### Exercise objective
The records that follow should be copied out exactly, pictures excluded.

### Data records
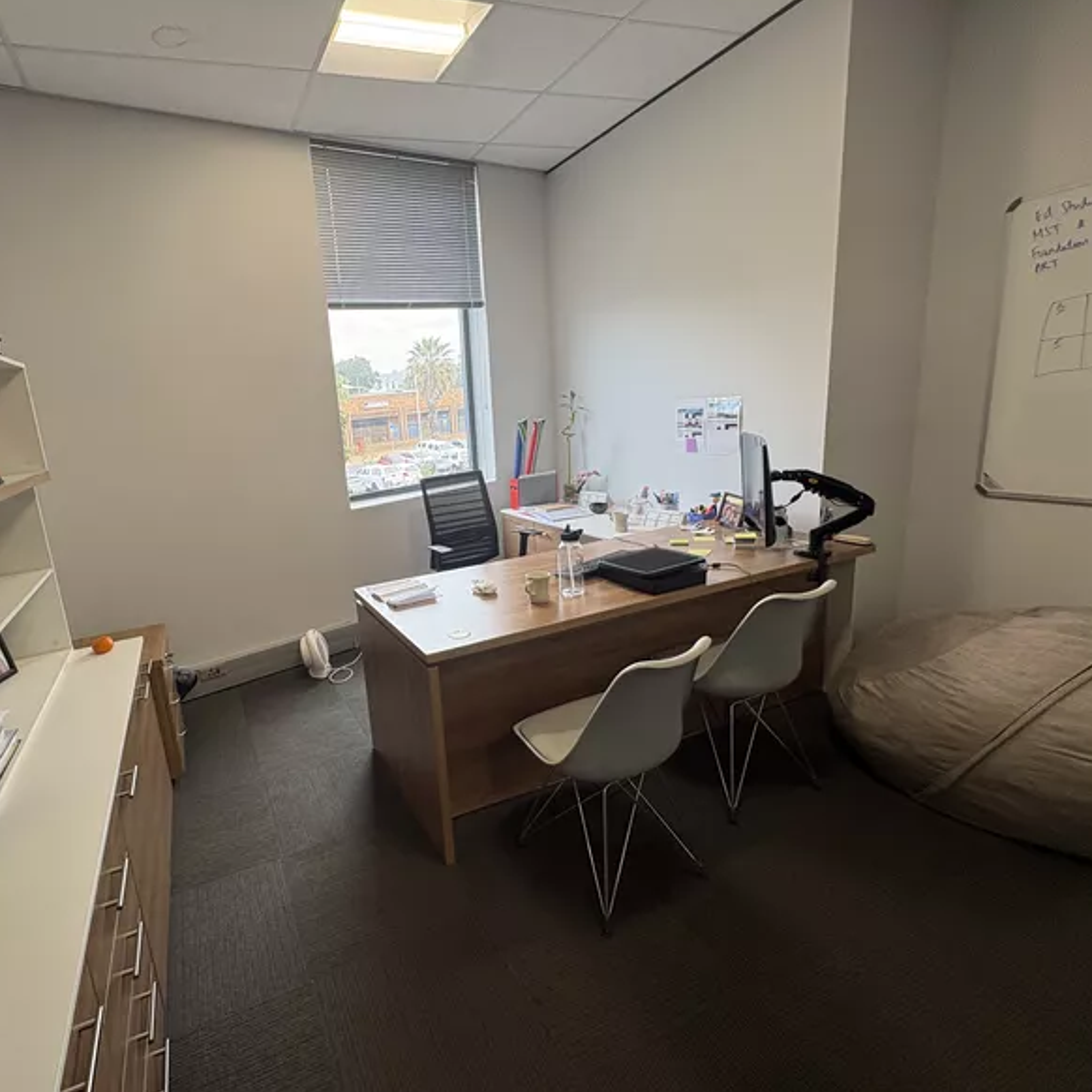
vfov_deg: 84.0
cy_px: 542
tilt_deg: -12.2
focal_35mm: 17
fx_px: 607
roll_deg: +6.3
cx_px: 398
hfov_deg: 82.1
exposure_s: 1/100
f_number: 2.2
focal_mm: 2.22
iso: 64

### Task solution
vfov_deg: 84.0
cy_px: 542
tilt_deg: -12.2
focal_35mm: 17
fx_px: 607
roll_deg: +6.3
cx_px: 398
hfov_deg: 82.1
exposure_s: 1/100
f_number: 2.2
focal_mm: 2.22
iso: 64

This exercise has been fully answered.